Em quatro anos de participação em missões e em dois anos e meio a trabalhar na sede do Comité Internacional da Cruz Vermelha, em Genebra, Nelson Olim viveu experiências mais extremas do que a esmagadora maioria dos cirurgiões no mundo, mas garante que nunca sentiu a sua vida diretamente ameaçada.

“Temer pela vida, eu nunca senti. Nunca senti a minha vida ameaçada. Apesar de ter estado em contextos onde a maioria dos mortais não gostaria de estar, nomeadamente no Afeganistão, no Iraque, no Iémen, situações que são muito tensas, acho que nunca senti diretamente a minha vida ameaçada. Já estive em cenários onde havia bombardeamentos relativamente perto e onde ouvíamos durante a noite inteira bombas a cair. Mas nunca senti que fosse um alvo ou que o Comité fosse um alvo”, afirma em entrevista.

Uma das situações mais tensas da carreira

No Iémen viveu uma das situações mais tensas da sua carreira. Em busca de feridos que tinham sido “raptados” de um hospital militar, Nelson Olim foi parar a um hospital clandestino, improvisado numa mesquita, que estava cercado e vigiado por homens armados com ‘kalashnikov’ que iniciaram uma aproximação hostil, numa escalada de queixas dirigidas ao Comité. Mas também esta situação acabou por resolver-se pelo diálogo e através da oferta de ajuda.

Contudo, um dos momentos “mais angustiantes” da vida profissional deste cirurgião não esteve ligado à sensação de ameaça mas antes à de impotência. Foi no Sudão do Sul, quando num espaço de meia hora recebeu 200 baleados.

Encontrava-se em missão a operar num hospital com capacidade limitada a sete ou oito cirurgias por dia, que tinham de cessar ao pôr-do-sol, com o recolher obrigatório. Numa manhã, em meia hora, a equipa de saúde recebeu 200 baleados que iam chegando de helicóptero.

As frases mais ridículas ouvidas pelos médicos

“Acho que foi a primeira e única vez que chorei de frustração, por não ter conseguido fazer mais. O cenário era indescritível, com 200 pessoas feridas espalhadas numa sala, sabendo que teríamos de selecionar, triar uns quantos a quem ainda conseguiríamos fazer cirurgia naquele dia, que tínhamos recolher obrigatório e que muitos iam ficar por ali e muitos iam morrer naquela noite”, relatou.

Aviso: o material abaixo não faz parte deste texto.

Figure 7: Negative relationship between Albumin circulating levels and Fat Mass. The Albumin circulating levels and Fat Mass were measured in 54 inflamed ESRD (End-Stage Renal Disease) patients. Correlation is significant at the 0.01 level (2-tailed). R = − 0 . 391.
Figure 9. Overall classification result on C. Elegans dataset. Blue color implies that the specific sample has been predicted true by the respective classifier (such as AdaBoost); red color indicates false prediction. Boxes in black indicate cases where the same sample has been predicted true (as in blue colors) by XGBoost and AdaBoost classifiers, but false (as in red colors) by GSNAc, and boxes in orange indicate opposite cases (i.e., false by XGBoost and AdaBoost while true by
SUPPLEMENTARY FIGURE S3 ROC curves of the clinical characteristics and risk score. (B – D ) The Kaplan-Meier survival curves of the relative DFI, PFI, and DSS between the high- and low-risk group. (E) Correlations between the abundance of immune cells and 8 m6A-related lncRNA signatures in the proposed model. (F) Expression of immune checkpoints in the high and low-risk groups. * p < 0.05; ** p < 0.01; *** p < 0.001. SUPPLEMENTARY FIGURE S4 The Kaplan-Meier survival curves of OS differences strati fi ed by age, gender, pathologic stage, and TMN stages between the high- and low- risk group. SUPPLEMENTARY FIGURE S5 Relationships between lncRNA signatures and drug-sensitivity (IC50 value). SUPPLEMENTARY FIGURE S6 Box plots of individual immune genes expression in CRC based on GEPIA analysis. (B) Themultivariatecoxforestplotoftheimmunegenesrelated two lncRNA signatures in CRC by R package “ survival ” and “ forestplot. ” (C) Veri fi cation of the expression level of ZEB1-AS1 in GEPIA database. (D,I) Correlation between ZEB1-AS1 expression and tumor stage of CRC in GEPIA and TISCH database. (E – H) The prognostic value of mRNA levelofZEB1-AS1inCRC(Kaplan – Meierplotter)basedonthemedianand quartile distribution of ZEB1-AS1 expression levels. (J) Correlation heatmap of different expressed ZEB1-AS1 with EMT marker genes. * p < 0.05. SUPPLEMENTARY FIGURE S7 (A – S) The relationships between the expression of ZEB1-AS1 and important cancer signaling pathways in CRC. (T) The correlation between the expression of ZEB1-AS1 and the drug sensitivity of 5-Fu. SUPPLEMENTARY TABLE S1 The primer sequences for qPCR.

Pertence já ao passado o cenário heroico de médicos a operar debaixo de árvores, porque há padrões de qualidade que atualmente o Comité da Cruz Vermelha não reduz. Há uma tentativa de elevar os padrões de assistência, o que obriga a ter uma logística que ponha no local os recursos necessários.

Apesar disso, as condições cirúrgicas estão muitas vezes longe do ideal: “Já operei muitas vezes em tenda onde a primeira coisa que fazíamos de manhã era passar um inseticida, esperar que todos os mosquitos caíssem, fazer a limpeza e começar depois a cirurgia”.

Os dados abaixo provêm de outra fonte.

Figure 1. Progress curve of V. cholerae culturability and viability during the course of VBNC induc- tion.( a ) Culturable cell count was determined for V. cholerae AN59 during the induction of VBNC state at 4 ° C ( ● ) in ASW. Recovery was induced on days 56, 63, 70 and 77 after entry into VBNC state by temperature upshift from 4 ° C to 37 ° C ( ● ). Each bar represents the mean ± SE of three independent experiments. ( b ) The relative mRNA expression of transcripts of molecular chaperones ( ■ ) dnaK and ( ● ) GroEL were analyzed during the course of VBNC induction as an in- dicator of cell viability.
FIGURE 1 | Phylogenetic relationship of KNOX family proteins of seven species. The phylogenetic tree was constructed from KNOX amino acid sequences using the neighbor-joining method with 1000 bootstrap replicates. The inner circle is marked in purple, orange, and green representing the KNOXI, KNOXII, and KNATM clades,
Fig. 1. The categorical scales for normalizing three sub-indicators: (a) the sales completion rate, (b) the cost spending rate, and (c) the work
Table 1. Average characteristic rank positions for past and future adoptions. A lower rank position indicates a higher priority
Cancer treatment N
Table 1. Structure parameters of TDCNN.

Foi precisamente numa dessas tendas, no Sudão do Sul, que ocorreu um episódio que arrancou sorrisos ao cirurgião português.

Uma doente em trabalho de parto há 24 horas obrigou a equipa de Nelson Olim a considerar a possibilidade de uma cesariana, num hospital montado numa tenda sem as condições ideais. Quando pensavam que teriam mesmo de optar pela intervenção cirúrgica, a parturiente acabou por concluir o parto de forma natural, com ajuda de oxitocina.

“Fui visitar a mãe e perguntei-lhe pelo nome da criança. ‘Doctor, Doctor Nelson’, foi a resposta. Tenho um homónimo no Sudão chamado Doctor Nelson”.